For each cohort pair, Cohen’s d effect sizes were measured using coordination of respiration (as measured through the acoustic speech envelope) and laryngeal motion (fundamental frequency and cepstral peak prominence), and coordination of laryngeal and articulatory (formant center frequencies) motion. While there is a strong subject-dependence, group-level morphology of effect sizes indicates a reduced complexity of subsystem coordination. For the later (larger) cohort, an encouraging detection/false alarm tradeoff was estimated using a Gaussian mixture-based classifier. Validation is needed with larger more controlled datasets and addressing confounding influences such as different recording conditions, unbalanced data quantities, and changes in underlying vocal status from pre-to-post time recordings including changes in emotional state.
Biography
Thomas F. Quatieri received his B.S. degree (summa cum laude) from Tufts University in Medford, MA, and S.M., E.E., and Sc.D. degrees from the Massachusetts Institute of Technology (MIT) in Cambridge, MA. He is a senior member of the technical staff with MIT Lincoln Laboratory, Lexington, focused on speech and auditory signal processing and neuro-biophysical modeling with application to detection and monitoring of neurological, neurotraumatic, and stress conditions.

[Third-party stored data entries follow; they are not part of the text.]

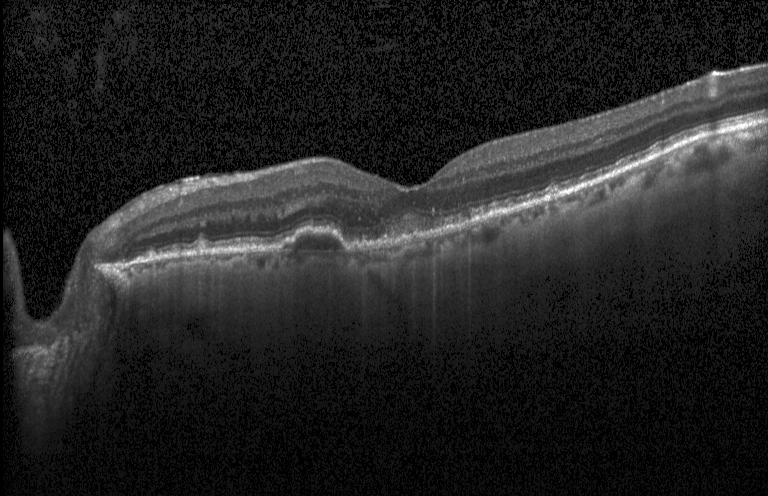 OCT B-scan showing choroidal neovascularization.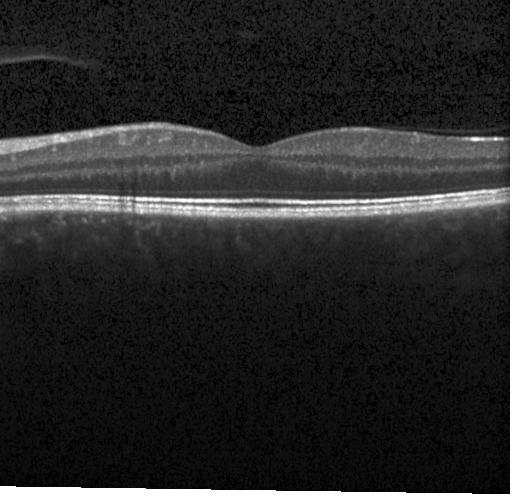

Impression: no CNV, no DME, and no drusen.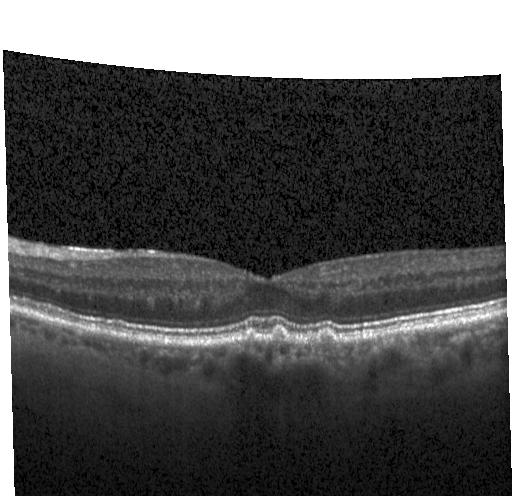
Drusen.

Dr. Quatieri holds a faculty appointment in the Harvard-MIT Speech and Hearing Bioscience and Technology Program. He is an author on more than 200 publications, holds 12 patents, and authored the textbook Discrete-Time Speech Signal Processing: Principles and Practice. He is a recipient of four IEEE Transactions Best Paper Awards and the 2010 MIT Lincoln Laboratory Best Paper Award. He led the Lincoln Laboratory team that won the 2013 and 2014 AVEC Depression Challenges and the 2015 MIT Lincoln Laboratory Team Award for their work on vocal and facial biomarkers. He served on many IEEE technical committees and the IEEE James L. Flanagan Speech and Audio Awards Committee. He has also served on the editorial board of the IEEE Transactions on Signal Processing, and is currently an associate editor of Computer, Speech, and Language. He co-led the mHealth group on Monitoring COVID Patients and Clinical Personnel under the Mass General Brigham Center for COVID Innovation. He is a Fellow of the IEEE and a member of Tau Beta Pi, Eta Kappa Nu, Sigma Xi, ICSA, and ASA.